Creative team quit Dutch National Opera
OperaWe hear that the leading choreographer-director Wayne McGregor has left the upcoming productions of Stravinsky’s Oedipus Rex and Samy Moussa’s Antigone. Also leaving are designer Vicki Mortimer and the actor Ben Whishaw, who was supposed to be the Speaker.
The Dutch are being economical with the facts:
We hereby inform you as a visitor about a change in the production, with the original title Jocasta’s Line. Because director and choreographer Wayne McGregor had to withdraw from the production due to private circumstances, we regret that it is not possible to bring his vision of this diptych to our stage. However, we are pleased and grateful that we have been able to put together a new artistic team at such short notice, allowing both works – Stravinsky’s Oedipus Rex and Samy Moussa’s Antigone – to have their (world) premiere.
The new production, entitled Oedipus Rex / Antigone, will be led by both the Dutch director Mart van Berckel (who created the controversial Ändere die Welt! during the Opera Forward Festival 2023) and the Dutch choreographer and director Nanine Linning, director of Scapino Ballet Rotterdam. Together they will merge the worlds of classical tragedy and contemporary music in a unique theatrical experience. The cast of singers and musicians remains unchanged: you can still enjoy international stars who share the stage with our impressive men’s and women’s choir.

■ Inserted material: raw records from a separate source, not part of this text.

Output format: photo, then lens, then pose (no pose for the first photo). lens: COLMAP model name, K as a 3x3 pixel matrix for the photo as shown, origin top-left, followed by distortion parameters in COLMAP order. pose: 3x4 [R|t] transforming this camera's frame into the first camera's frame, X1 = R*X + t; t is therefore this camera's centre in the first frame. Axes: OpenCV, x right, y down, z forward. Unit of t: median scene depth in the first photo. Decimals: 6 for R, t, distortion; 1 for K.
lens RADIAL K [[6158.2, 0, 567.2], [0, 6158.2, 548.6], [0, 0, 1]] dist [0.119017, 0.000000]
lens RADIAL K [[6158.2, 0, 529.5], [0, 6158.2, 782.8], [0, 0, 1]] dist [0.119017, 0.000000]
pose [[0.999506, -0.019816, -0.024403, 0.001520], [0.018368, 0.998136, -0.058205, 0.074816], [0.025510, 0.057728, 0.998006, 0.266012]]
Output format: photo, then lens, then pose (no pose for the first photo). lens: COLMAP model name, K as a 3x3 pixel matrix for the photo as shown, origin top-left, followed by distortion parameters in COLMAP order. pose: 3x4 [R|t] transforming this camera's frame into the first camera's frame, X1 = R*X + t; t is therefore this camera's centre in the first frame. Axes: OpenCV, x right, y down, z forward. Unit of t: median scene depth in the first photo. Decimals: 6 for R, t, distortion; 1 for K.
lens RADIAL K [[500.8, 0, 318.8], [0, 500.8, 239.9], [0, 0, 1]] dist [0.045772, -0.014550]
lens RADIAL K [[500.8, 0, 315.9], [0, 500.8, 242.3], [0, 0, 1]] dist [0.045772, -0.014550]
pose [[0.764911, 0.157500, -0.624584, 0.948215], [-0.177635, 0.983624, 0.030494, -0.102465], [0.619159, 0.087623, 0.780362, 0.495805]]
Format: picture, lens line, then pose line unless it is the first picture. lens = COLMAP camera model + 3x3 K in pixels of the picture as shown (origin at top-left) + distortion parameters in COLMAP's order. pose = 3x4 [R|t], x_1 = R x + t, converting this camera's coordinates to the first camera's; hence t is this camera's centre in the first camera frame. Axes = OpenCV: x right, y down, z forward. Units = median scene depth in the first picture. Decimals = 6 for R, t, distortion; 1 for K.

The involvement of the dancers of Dutch National Ballet will be more limited than originally planned.
Sexual harassment or hope to get some audience?
The difficulty nowadays is indeed, that it has become very difficult to find-out what is what.
The reason that some type of ballet productions try to become more and more ‘sensational’ is that there is still the modernist idea lingering that any new production of whatever kind, has to ‘break boundaries’, has to ‘transcend limitations’, as if to reach the ultimate freedom of expression. This stems from the completely outdated idea that the arts have been strangled by rules, suffocating conventions, lack of invention etc. etc. and that only in rejecting anything from something that was created in the past can offer some exciting stimulation. And this is the immature idea that achievement is always the result of freedom from limitations, while in reality ANY art in ANY period or culture, if it is good, is the result of handling limitations in such a way that they are transcended. Think, for instance, of the icon of individualistic, groundbreaking freedom in classical music: Mr van Beethoven. He took an existing tradition, filled to the brim with rules, but he took them all on, and bended them to his own very personal interpretation, bringing them on another scale, another level, but still as tightly organised as anything of great music that was written before him.
and this is supposed to make you want to go? “. . . who created the controversial Ändere die Welt! . . .”
Do the General Directors and Artistic Managers of these European houses and festivals go to the public and ask if they want to spend their entire opera going experiences in Konzept productions? I frankly want to music, story and the singers to star in any opera I go to hear and see and not some producer, their set builder and costume designer trying to take over the show. Here we see the prima donnas are the production team and not the singers.